Tra le tante voci critiche alla legge ci sono anche quelle di alcune femministe della differenza, che insistono sul solo concetto di sesso biologico e vorrebbero pertanto cassato dal testo di legge ogni riferimento all’identità di genere perché lesiva per le donne. Che ne pensa?
Non sono assolutamente d’accordo. Il sesso biologico è una delle innumerevoli caratteristiche della persona. Non ho nessuna intenzione di sottovalutare il mio essere femmina ma il mio essere femmina va di pari passo con il mio essere donna e il mio essere eterosessuale. Ma io sto parlando di Michela. Esattamente come un’altra persona può essere biologicamente femmina ma, da un punto di vista di genere, è uomo o, da un punto di vista orientamento, eterosessuale, omosessuale o bisessuale. Il problema di questa corrente del femminismo è che c’è, di fatto, un utilizzo della biologia per tornare a una forma di essenzialismo. Io sono contro ogni forma di essenzialismo e considero quella sessuale una delle tante differenze che ci caratterizzano. Io voglio proteggere tutte le persone fragili, quelle, cioè, che vengono attaccate perché diverse dall’immagine che si pensa una persona debba incarnare.

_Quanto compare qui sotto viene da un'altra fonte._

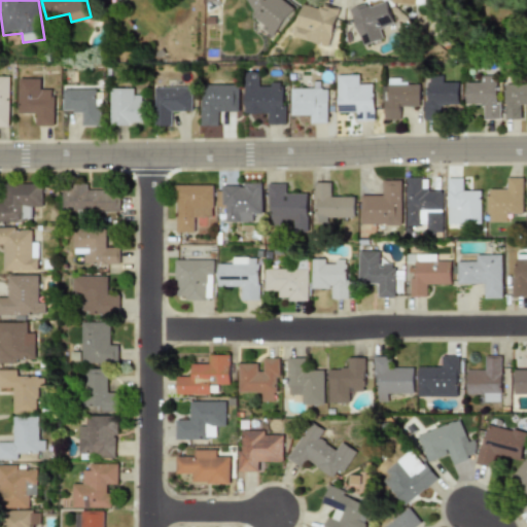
[(273,36),(295,7),(286,0),(247,0),(257,7),(249,19),(273,36)]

Professoressa Marzano, lei ha aderito alla campagna nazionale Da’ voce al rispetto. Che ne pensa di questa iniziativa e del claim scelto?
Sono molto d’accordo che il movimento sia nato dal basso e in maniera inclusiva, perché si ha bisogno di costruire una società che non sia divisiva. E l’unico modo per includere, nel caso specifico, è cercare di spiegare come, in realtà, questa battaglia contro l’omotransfobia e la misoginia entra all’interno di una battaglia più generale sul rispetto, ossia sul riconoscimento della pari dignità di tutte e tutti indipendentemente dalle differenze. Il rispetto non lo si merita, il rispetto è dovuto a ognuno di noi indipentemente da come siamo o come non siamo. Penso quindi che il messaggio scelto per questa campagna sia il più bello, il più inclusivo e l’unico, di fatto, capace d’insegnare che non questa non è una battaglia circoscritta ma di tutte e tutti, perché è una battaglia di civiltà.